START SELECTED EXCERPT

We’ve just been delivered a glimpse into the future of superannuation – at least as our national mandarins see it.

It ain’t pretty. And that’s a positive spin. It’s uglier than anything I’d ever really considered possible.

If you have believed that it’s become a tougher game recently, brace yourself. The cuts ain’t over yet. It’s going to become a whole lot less attractive in the years to come.

Almost certainly, there are much higher taxes coming, at almost every stage of the retirement-savings cycle.

And if you think only being able to get $25,000 a year into super as concessionally taxed contributions is a bit stiff … how do you think you would feel if they more than halved it?

The insight comes via Treasury’s Tax Expenditure Statement 2018 which lists the biggest “costs” to the Federal Budget.

The biggest costs to the Budget are the capital gains tax exemption for the main residence at $40.5 billion and $33.5 billion (depending on whether you tax it fully or with the 50% discount).

But coming in at three and four are superannuation. At “3” is the concessional taxation of super entity earnings – the fact that super funds are only taxed at 15% for super funds and 0% for pension funds for the earnings that they make.

At “4” is the concessional taxation of employer superannuation guarantee contributions (SGC).

Respectively, Treasury says they cost $19.25 billion and $16.9 billion a year.

(And FYI, rounding out the top five is the CGT discount provided to individuals and trusts, at $10.27 billion.)

The big problem is, apparently, that the cost of these super tax “costs” are not being made up – as they were planned to be – by lower age-pension benefits being paid for by the Commonwealth to retired Australians.

And the costs to the Budget are expected to largely grow, on average, in the double digits, massively outstripping inflation, which is currently sitting below 2%.

As I’ve raised previously, superannuation has now outgrown being a policy plaything of “government”. Super is $2.3 billion or so. It is now being led by the bureaucracy, who are thinking years, even generations, ahead.

Certainly much further than the next election.

And they’ve decided it’s gone too far. Or that too much of it is creating (tax-free) wealth in the wrong hands.

What do YOU do about it?

The most obvious strategy is to get as much into super as you can, as soon as you can, before the government takes “the next step”.

If a future government were to decide that $25,000 a year really only allowed the top 10 or 20% to maximise contributions, they could certainly drop that limit.

I shouldn’t need to point out that in 2007, you could get $105,000 per year PER JOB into superannuation. It fell to $100k, then $50k, then $25k, then up to $30k (and $35k) and is now back down to $25k, as of July last year.

END SELECTED EXCERPT

- _EXERCISE REQUIREMENTS_: Copy the part of the superannuation article that opens with "(And FYI, rounding" and closes with "the wrong hands.", substituting "public service" for "bureaucracy".

START COLLECTED DATA

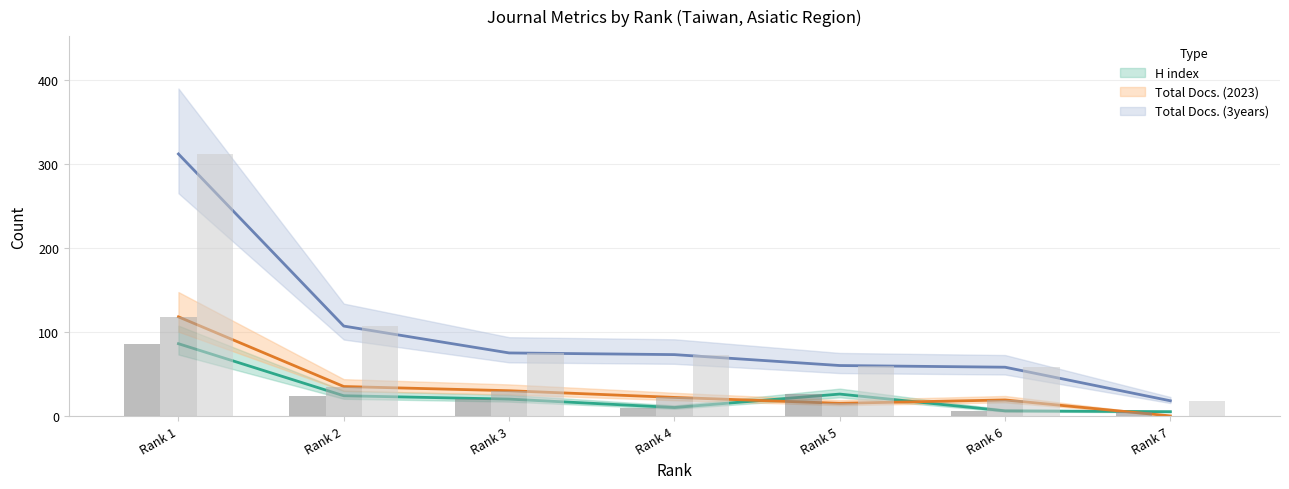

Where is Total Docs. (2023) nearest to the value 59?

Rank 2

END COLLECTED DATA

- _ANSWER FOR THE TASK_:
(And FYI, rounding out the top five is the CGT discount provided to individuals and trusts, at $10.27 billion.)

The big problem is, apparently, that the cost of these super tax “costs” are not being made up – as they were planned to be – by lower age-pension benefits being paid for by the Commonwealth to retired Australians.

And the costs to the Budget are expected to largely grow, on average, in the double digits, massively outstripping inflation, which is currently sitting below 2%.

As I’ve raised previously, superannuation has now outgrown being a policy plaything of “government”. Super is $2.3 billion or so. It is now being led by the public service, who are thinking years, even generations, ahead.

Certainly much further than the next election.

And they’ve decided it’s gone too far. Or that too much of it is creating (tax-free) wealth in the wrong hands.